I actually experimented and tested the AI myself. As many TV shows have similar formats for each episode (think about American sitcoms which have episodes with repeated structures), AI can quite easily think of episode ideas.
I logged into ChatGPT and wrote this prompt: “I want you to pretend to be a TV Writer working in Hollywood. You have been hired to generate episode ideas for a new series of the popular sitcom “Friends.” The series is set in 2023, two decades since the last season aired. Create two episode ideas (a title and one paragraph synopsis).”
And it did it. It gave me ideas for the first two episodes. I’ll post the image of its full response on the transcript, but the ideas were ok. The first episode would be the main characters reuniting, and the second episode would be about them using technology in their lives.
I then asked the AI what the main storylines and character arcs would be for the season… and it did that as well.
What does this mean? Well… TV and film studios may be able to use AI to generate ideas for new shows and episodes. Instead, they would just need to hire writers to finish the script or revise what the AI has already created. This means writers would be paid much less as the studio doesn’t need to buy their ideas.
Then there is the issue of copywrite. Artificial intelligence is known to copy, steal, and take influence from exisiting work already created. If studios are using AI, then there is a high chance that writers’ work could be stolen (just like the concern artists have with AI art).
AI is cheaper, faster, and can work longer hours than a human. And while it is not better than human writers today… it may be in the future.
The Writers’ union is trying to negotiate for deals to include not just fairer pay for writers, but also include provisions for the use and limits of AI.
What Happens Next?
The union will keep striking until its members are happy with the deal that has been negotiated with the studios. And this could take months.
I recently watched the comedy show Scrubs on Netflix, and I noticed one season had significantly less episodes than all of the other seasons. This was due to the 2007-8 writer’s strike. The effect may be less noticeable this year – many shows (especially streaming shows) have shorter seasons, pre-recorded episodes, and don’t mind taking breaks between seasons.
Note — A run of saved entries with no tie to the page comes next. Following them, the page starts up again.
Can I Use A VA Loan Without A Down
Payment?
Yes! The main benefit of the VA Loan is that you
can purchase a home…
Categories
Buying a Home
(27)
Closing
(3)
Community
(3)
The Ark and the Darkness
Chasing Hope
And there are already thousands of TV shows online for people to watch. And as movies take a long time to make, the effects of the strike will be even less noticeable.
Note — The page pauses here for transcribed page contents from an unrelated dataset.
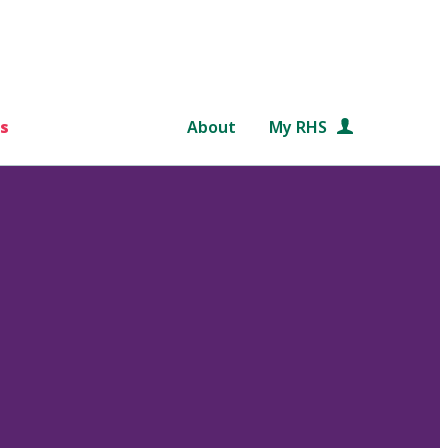
s
About
My RHS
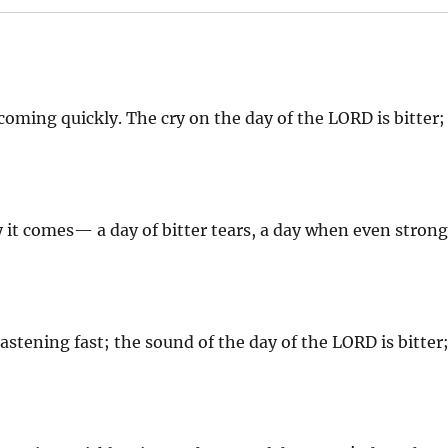
oming quickly. The cry on the day of the LORD is bitter;
ly it comes— a day of bitter tears, a day when even stron
astening fast; the sound of the day of the LORD is bitter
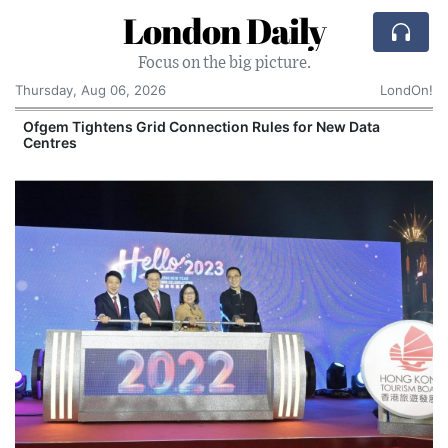
London Daily
Focus on the big picture.
Thursday, Aug 06, 2026
LondOn!
y
Ofgem Tightens Grid Connection Rules for New Data
Centres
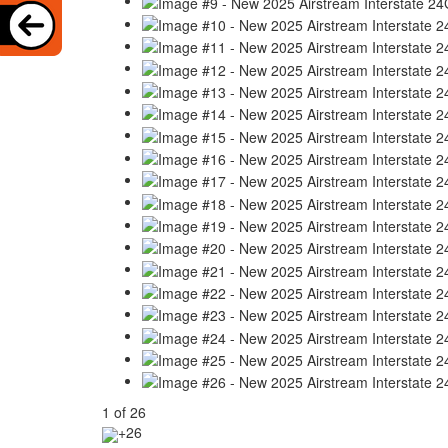
1
of
26
+26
However, there is always the possibility that other unions working in Hollywood may also join in with strikes. At the end of June, the union for Hollywood directors and the union for actors and voice actors will also need to renegotiate their deals.
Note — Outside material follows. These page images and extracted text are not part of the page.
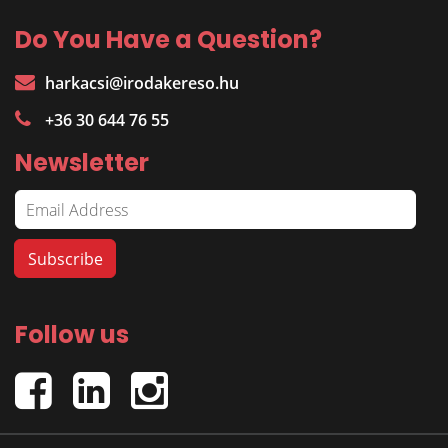
Do You Have a Question?
harkacsi@irodakereso.hu
+36 30 644 76 55
Newsletter
Follow us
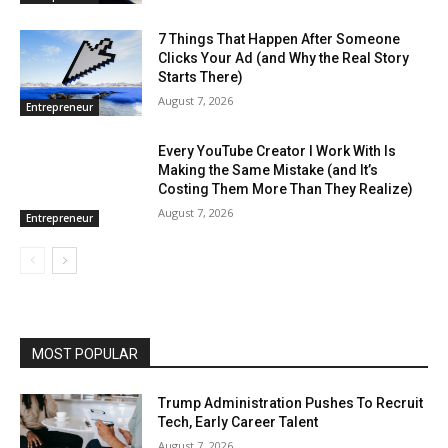
7 Things That Happen After Someone
Clicks Your Ad (and Why the Real Story
Starts There)
August 7, 2026
Entrepreneur
Every YouTube Creator I Work With Is
Making the Same Mistake (and It’s
Costing Them More Than They Realize)
August 7, 2026
Entrepreneur
MOST POPULAR
Trump Administration Pushes To Recruit
Tech, Early Career Talent
August 7, 2026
And the unions representing all of the other people who work on film sets (like electricians, prop makers, and safety coordinators) have given permission for their members to also refuse work (although it is not an official strike). And the Teamsters union (representing truck drivers) have in the past refused to deliver goods to companies with striking workers.
If more unions go on strike… we could see the entirety of American TV and film stop.
The Hollywood writer’s strike is causing significant disruptions in the TV and film industry. The strike was initiated by the Writers Guild of America, whose members are demanding fairer compensation for their work.
The core issue revolves around declining writer pay despite an increase in the number of writing jobs. Streaming platforms and the rise of artificial intelligence pose additional challenges to writers’ livelihoods.
While the strike may not have an immediate impact on viewers due to pre-recorded episodes and shorter seasons, the long-term effects could be substantial. The union will continue striking until a satisfactory agreement is reached, but the possibility of other unions joining the strike raises concerns about a complete halt in American TV and film production.
What are your thoughts on the Hollywood writer’s strike? Do you think other unions in the industry should support the writer’s strike?